→ Exercise objective
Both the line with "0: (515, 159, 0.46)" and the line with "21: (231, 151, 0.23)" in the records below must appear in the output, along with every line between them, exactly and with nothing added.

→ Recorded information
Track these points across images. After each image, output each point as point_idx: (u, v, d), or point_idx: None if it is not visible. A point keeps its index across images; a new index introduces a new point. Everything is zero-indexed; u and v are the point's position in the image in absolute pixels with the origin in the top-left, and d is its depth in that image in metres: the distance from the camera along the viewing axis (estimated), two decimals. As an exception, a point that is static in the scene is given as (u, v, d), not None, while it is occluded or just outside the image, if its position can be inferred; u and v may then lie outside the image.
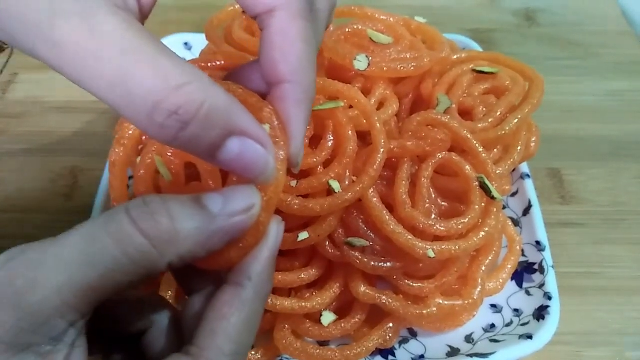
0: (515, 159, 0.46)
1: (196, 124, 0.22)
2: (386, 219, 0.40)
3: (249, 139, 0.24)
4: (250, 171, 0.24)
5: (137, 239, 0.22)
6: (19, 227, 0.53)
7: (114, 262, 0.22)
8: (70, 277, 0.21)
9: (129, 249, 0.22)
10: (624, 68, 0.69)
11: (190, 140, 0.23)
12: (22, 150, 0.59)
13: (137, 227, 0.22)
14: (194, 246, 0.23)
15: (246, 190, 0.25)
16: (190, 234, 0.23)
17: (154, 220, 0.22)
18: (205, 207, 0.24)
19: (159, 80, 0.22)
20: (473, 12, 0.77)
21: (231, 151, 0.23)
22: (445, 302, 0.42)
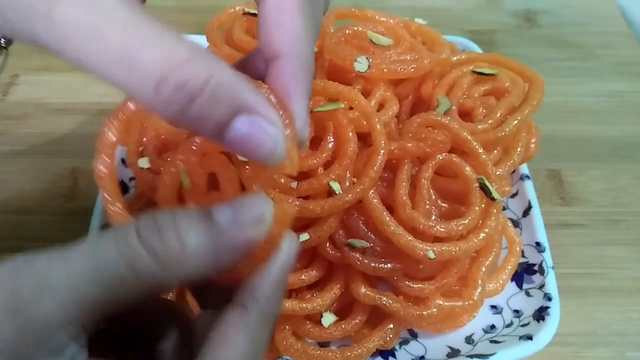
0: (515, 160, 0.46)
1: (203, 98, 0.22)
2: (386, 220, 0.40)
3: (257, 117, 0.23)
4: (260, 150, 0.23)
5: (144, 259, 0.21)
6: (20, 228, 0.53)
7: (121, 280, 0.21)
8: (76, 292, 0.21)
9: (137, 268, 0.21)
10: (623, 69, 0.69)
11: (198, 116, 0.22)
12: (22, 152, 0.60)
13: (145, 247, 0.21)
14: (203, 265, 0.22)
15: (256, 199, 0.23)
16: (198, 253, 0.22)
17: (161, 238, 0.22)
18: (214, 221, 0.22)
19: (165, 54, 0.21)
20: (473, 14, 0.77)
21: (239, 129, 0.23)
22: (445, 303, 0.42)
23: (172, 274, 0.22)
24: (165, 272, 0.22)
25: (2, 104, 0.64)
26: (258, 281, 0.24)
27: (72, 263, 0.21)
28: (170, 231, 0.22)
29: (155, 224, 0.22)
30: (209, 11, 0.54)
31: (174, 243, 0.22)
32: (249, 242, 0.23)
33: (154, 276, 0.22)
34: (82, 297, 0.21)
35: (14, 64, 0.69)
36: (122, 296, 0.22)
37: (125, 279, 0.21)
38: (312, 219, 0.40)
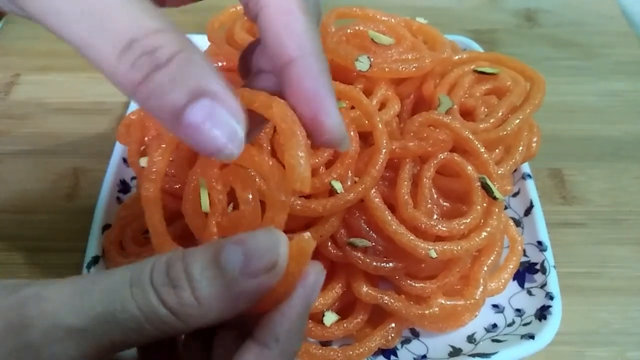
0: (517, 159, 0.46)
1: (168, 70, 0.21)
2: (388, 219, 0.40)
3: (219, 105, 0.21)
4: (214, 141, 0.22)
5: (161, 310, 0.21)
6: (21, 228, 0.53)
7: (137, 325, 0.21)
8: (91, 336, 0.21)
9: (153, 318, 0.21)
10: (624, 68, 0.69)
11: (157, 90, 0.21)
12: (24, 151, 0.60)
13: (160, 299, 0.21)
14: (218, 314, 0.22)
15: (269, 240, 0.22)
16: (213, 304, 0.21)
17: (176, 293, 0.21)
18: (225, 269, 0.21)
19: (137, 21, 0.21)
20: (474, 13, 0.77)
21: (198, 113, 0.21)
22: (447, 302, 0.42)
23: (189, 325, 0.22)
24: (182, 324, 0.22)
25: (3, 104, 0.64)
26: (279, 319, 0.23)
27: (85, 303, 0.21)
28: (185, 287, 0.21)
29: (168, 277, 0.21)
30: (210, 11, 0.54)
31: (190, 299, 0.21)
32: (263, 289, 0.22)
33: (170, 327, 0.22)
34: (96, 341, 0.21)
35: (15, 63, 0.69)
36: (137, 339, 0.22)
37: (141, 326, 0.21)
38: (313, 218, 0.40)
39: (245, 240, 0.22)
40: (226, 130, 0.22)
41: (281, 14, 0.25)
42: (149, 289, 0.21)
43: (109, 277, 0.22)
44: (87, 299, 0.21)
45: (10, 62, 0.69)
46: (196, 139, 0.22)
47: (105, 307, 0.21)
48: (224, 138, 0.22)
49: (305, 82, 0.24)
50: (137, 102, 0.22)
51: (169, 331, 0.22)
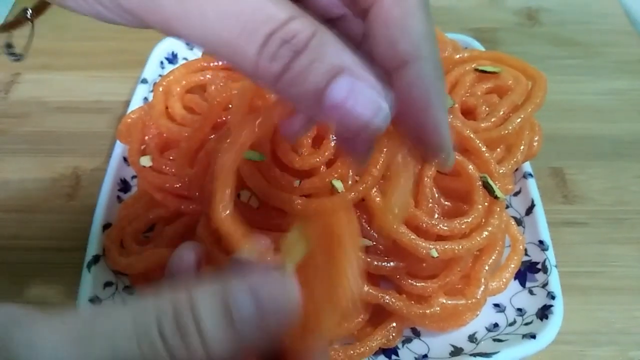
0: (518, 158, 0.46)
1: (307, 53, 0.21)
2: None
3: (359, 80, 0.21)
4: (360, 117, 0.21)
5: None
6: (21, 227, 0.53)
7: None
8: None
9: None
10: (626, 67, 0.69)
11: (299, 76, 0.21)
12: (24, 150, 0.60)
13: (169, 355, 0.20)
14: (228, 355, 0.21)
15: (285, 294, 0.21)
16: (223, 353, 0.21)
17: (187, 348, 0.20)
18: (235, 319, 0.21)
19: (273, 13, 0.21)
20: (475, 12, 0.77)
21: (340, 91, 0.21)
22: (448, 302, 0.42)
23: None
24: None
25: (3, 103, 0.64)
26: None
27: (85, 354, 0.20)
28: (195, 336, 0.21)
29: (177, 325, 0.21)
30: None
31: (201, 352, 0.21)
32: (278, 331, 0.22)
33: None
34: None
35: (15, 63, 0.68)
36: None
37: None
38: (314, 217, 0.40)
39: (258, 290, 0.21)
40: (370, 105, 0.21)
41: (399, 11, 0.23)
42: (159, 343, 0.20)
43: (109, 322, 0.21)
44: (87, 349, 0.20)
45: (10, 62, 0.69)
46: (341, 117, 0.21)
47: (109, 354, 0.20)
48: (369, 112, 0.21)
49: (417, 90, 0.23)
50: (278, 93, 0.22)
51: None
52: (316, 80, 0.21)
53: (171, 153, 0.49)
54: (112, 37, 0.70)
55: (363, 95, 0.21)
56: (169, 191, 0.46)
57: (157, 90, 0.51)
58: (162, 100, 0.50)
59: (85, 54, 0.69)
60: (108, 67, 0.67)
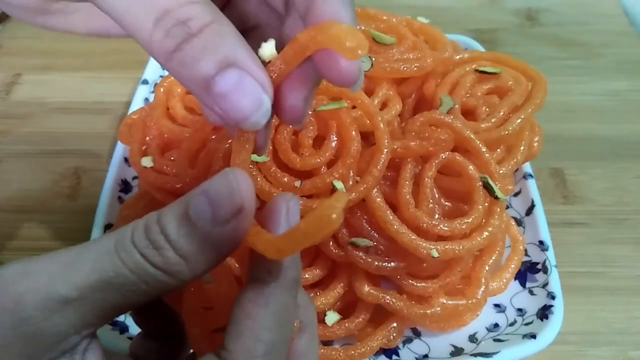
0: (518, 159, 0.46)
1: (200, 39, 0.22)
2: (390, 218, 0.40)
3: (247, 75, 0.22)
4: (241, 110, 0.22)
5: (151, 270, 0.22)
6: (22, 227, 0.53)
7: (135, 286, 0.22)
8: (91, 300, 0.21)
9: (148, 278, 0.22)
10: (625, 68, 0.69)
11: (189, 58, 0.22)
12: (25, 151, 0.60)
13: (148, 261, 0.22)
14: (206, 264, 0.23)
15: (229, 185, 0.22)
16: (198, 258, 0.22)
17: (160, 253, 0.22)
18: (197, 223, 0.22)
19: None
20: (475, 12, 0.77)
21: (227, 82, 0.22)
22: (448, 302, 0.42)
23: (183, 280, 0.22)
24: (176, 280, 0.22)
25: (4, 103, 0.64)
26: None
27: (76, 274, 0.21)
28: (166, 247, 0.22)
29: (149, 240, 0.22)
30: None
31: (175, 259, 0.22)
32: (240, 231, 0.22)
33: (166, 284, 0.22)
34: (94, 307, 0.22)
35: (16, 63, 0.69)
36: (137, 299, 0.22)
37: (138, 286, 0.22)
38: (315, 217, 0.40)
39: (208, 190, 0.22)
40: (253, 100, 0.22)
41: None
42: (135, 252, 0.22)
43: (94, 247, 0.22)
44: (77, 269, 0.21)
45: (11, 61, 0.69)
46: (224, 107, 0.22)
47: (98, 275, 0.21)
48: (250, 107, 0.22)
49: (325, 8, 0.23)
50: (169, 71, 0.23)
51: (167, 287, 0.22)
52: (207, 67, 0.22)
53: (172, 153, 0.49)
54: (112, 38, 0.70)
55: (248, 90, 0.22)
56: (170, 191, 0.46)
57: (158, 90, 0.51)
58: (163, 100, 0.50)
59: (86, 55, 0.69)
60: (109, 67, 0.67)
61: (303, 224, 0.20)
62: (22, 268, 0.22)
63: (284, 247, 0.21)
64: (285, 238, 0.22)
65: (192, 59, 0.22)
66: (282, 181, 0.40)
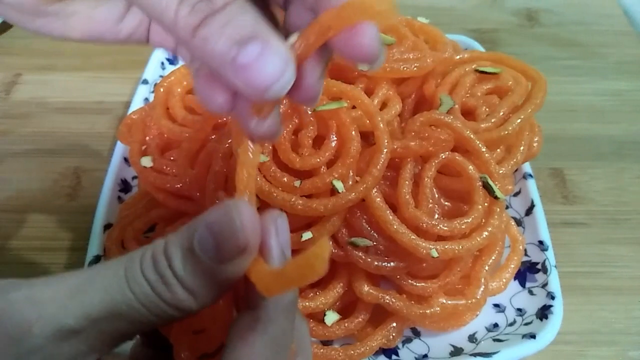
0: (518, 159, 0.46)
1: (223, 15, 0.22)
2: (389, 218, 0.40)
3: (269, 49, 0.22)
4: (264, 79, 0.22)
5: (162, 305, 0.22)
6: (22, 227, 0.53)
7: (144, 318, 0.22)
8: (99, 329, 0.22)
9: (157, 312, 0.22)
10: (625, 68, 0.69)
11: (213, 33, 0.22)
12: (25, 151, 0.60)
13: (160, 297, 0.22)
14: (213, 297, 0.23)
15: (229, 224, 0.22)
16: (204, 292, 0.23)
17: (169, 290, 0.22)
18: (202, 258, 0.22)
19: None
20: (475, 13, 0.77)
21: (250, 54, 0.22)
22: (448, 302, 0.42)
23: (192, 312, 0.23)
24: (183, 313, 0.23)
25: (4, 103, 0.64)
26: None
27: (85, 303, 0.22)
28: (174, 283, 0.22)
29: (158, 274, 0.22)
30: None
31: (183, 295, 0.22)
32: (244, 266, 0.23)
33: (173, 316, 0.23)
34: (103, 335, 0.22)
35: (16, 63, 0.69)
36: (145, 327, 0.23)
37: (148, 319, 0.22)
38: (315, 217, 0.40)
39: (212, 225, 0.22)
40: (275, 70, 0.22)
41: None
42: (146, 286, 0.22)
43: (104, 274, 0.22)
44: (86, 299, 0.22)
45: (11, 61, 0.69)
46: (247, 78, 0.22)
47: (107, 305, 0.22)
48: (273, 75, 0.22)
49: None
50: (192, 50, 0.23)
51: (175, 319, 0.23)
52: (229, 40, 0.22)
53: (172, 153, 0.49)
54: (112, 38, 0.71)
55: (270, 60, 0.22)
56: (169, 191, 0.46)
57: (158, 90, 0.51)
58: (163, 100, 0.51)
59: (86, 55, 0.69)
60: (109, 68, 0.67)
61: (290, 268, 0.21)
62: (30, 294, 0.22)
63: (272, 287, 0.22)
64: (273, 279, 0.22)
65: (216, 33, 0.22)
66: (282, 181, 0.40)
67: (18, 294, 0.22)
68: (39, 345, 0.21)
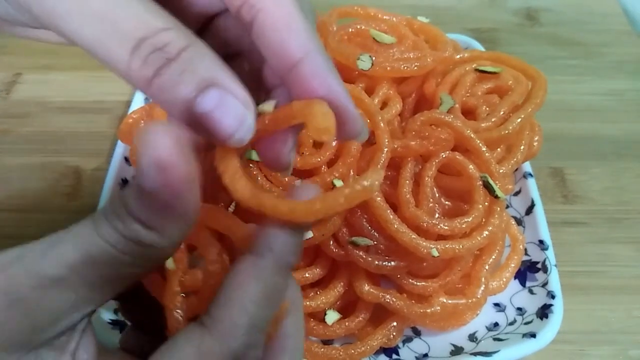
0: (519, 158, 0.46)
1: (178, 64, 0.22)
2: (390, 218, 0.40)
3: (228, 93, 0.22)
4: (225, 128, 0.22)
5: (129, 245, 0.22)
6: (22, 227, 0.53)
7: (118, 259, 0.22)
8: (84, 277, 0.22)
9: (126, 250, 0.22)
10: (625, 67, 0.69)
11: (168, 83, 0.22)
12: (25, 150, 0.60)
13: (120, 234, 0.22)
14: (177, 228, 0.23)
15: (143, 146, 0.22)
16: (162, 223, 0.22)
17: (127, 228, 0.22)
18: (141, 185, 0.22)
19: (147, 21, 0.22)
20: (475, 12, 0.77)
21: (209, 102, 0.22)
22: (448, 301, 0.42)
23: (161, 248, 0.23)
24: (153, 249, 0.23)
25: (4, 103, 0.64)
26: (275, 233, 0.24)
27: (63, 250, 0.22)
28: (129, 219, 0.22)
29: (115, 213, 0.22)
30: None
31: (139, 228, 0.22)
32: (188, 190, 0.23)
33: (145, 254, 0.23)
34: (87, 283, 0.22)
35: (16, 62, 0.69)
36: (125, 272, 0.23)
37: (121, 259, 0.22)
38: (315, 217, 0.40)
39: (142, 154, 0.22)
40: (235, 117, 0.23)
41: (280, 16, 0.24)
42: (108, 226, 0.22)
43: (79, 225, 0.23)
44: (62, 248, 0.22)
45: (11, 61, 0.69)
46: (207, 127, 0.23)
47: (82, 252, 0.22)
48: (234, 124, 0.23)
49: (316, 81, 0.24)
50: (150, 97, 0.23)
51: (152, 258, 0.23)
52: (187, 89, 0.22)
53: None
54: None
55: (231, 108, 0.22)
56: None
57: (158, 90, 0.51)
58: (163, 100, 0.50)
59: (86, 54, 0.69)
60: (109, 67, 0.67)
61: (344, 188, 0.22)
62: (18, 252, 0.22)
63: (320, 208, 0.22)
64: (322, 200, 0.22)
65: (171, 82, 0.22)
66: (282, 180, 0.40)
67: (6, 253, 0.22)
68: (25, 296, 0.21)
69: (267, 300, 0.23)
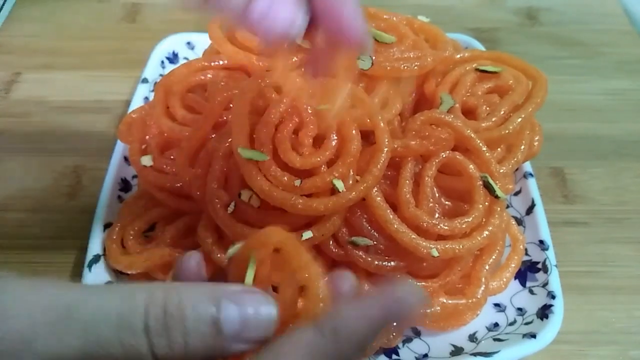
0: (519, 158, 0.46)
1: None
2: (390, 218, 0.40)
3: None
4: (278, 27, 0.26)
5: (146, 358, 0.21)
6: (22, 227, 0.53)
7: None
8: None
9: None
10: (626, 67, 0.69)
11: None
12: (25, 150, 0.60)
13: (152, 351, 0.21)
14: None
15: (269, 317, 0.22)
16: (198, 355, 0.22)
17: (169, 346, 0.21)
18: (221, 332, 0.22)
19: None
20: (476, 11, 0.77)
21: (260, 5, 0.25)
22: (448, 301, 0.42)
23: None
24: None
25: (4, 102, 0.64)
26: (348, 313, 0.22)
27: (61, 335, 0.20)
28: (179, 340, 0.21)
29: (164, 327, 0.21)
30: (212, 9, 0.53)
31: (180, 348, 0.21)
32: (247, 352, 0.23)
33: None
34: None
35: (16, 61, 0.69)
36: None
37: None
38: (315, 217, 0.40)
39: (245, 305, 0.22)
40: (286, 18, 0.26)
41: None
42: (142, 337, 0.21)
43: (91, 308, 0.21)
44: (64, 330, 0.20)
45: (11, 60, 0.69)
46: (261, 26, 0.26)
47: (83, 343, 0.20)
48: (285, 24, 0.26)
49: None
50: (208, 11, 0.27)
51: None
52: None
53: (172, 152, 0.49)
54: (113, 37, 0.70)
55: (280, 10, 0.26)
56: (169, 190, 0.46)
57: (158, 89, 0.51)
58: (163, 99, 0.50)
59: (86, 54, 0.69)
60: (109, 66, 0.67)
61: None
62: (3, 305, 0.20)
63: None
64: None
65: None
66: (282, 180, 0.40)
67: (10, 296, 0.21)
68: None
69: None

→ Answer area
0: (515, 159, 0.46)
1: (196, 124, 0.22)
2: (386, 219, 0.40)
3: (249, 139, 0.24)
4: (250, 171, 0.24)
5: (137, 239, 0.22)
6: (19, 227, 0.53)
7: (114, 262, 0.22)
8: (70, 277, 0.21)
9: (129, 249, 0.22)
10: (624, 68, 0.69)
11: (190, 140, 0.23)
12: (22, 150, 0.59)
13: (137, 227, 0.22)
14: (194, 246, 0.23)
15: (246, 190, 0.25)
16: (190, 234, 0.23)
17: (154, 220, 0.22)
18: (205, 207, 0.24)
19: (159, 80, 0.22)
20: (473, 12, 0.77)
21: (231, 151, 0.23)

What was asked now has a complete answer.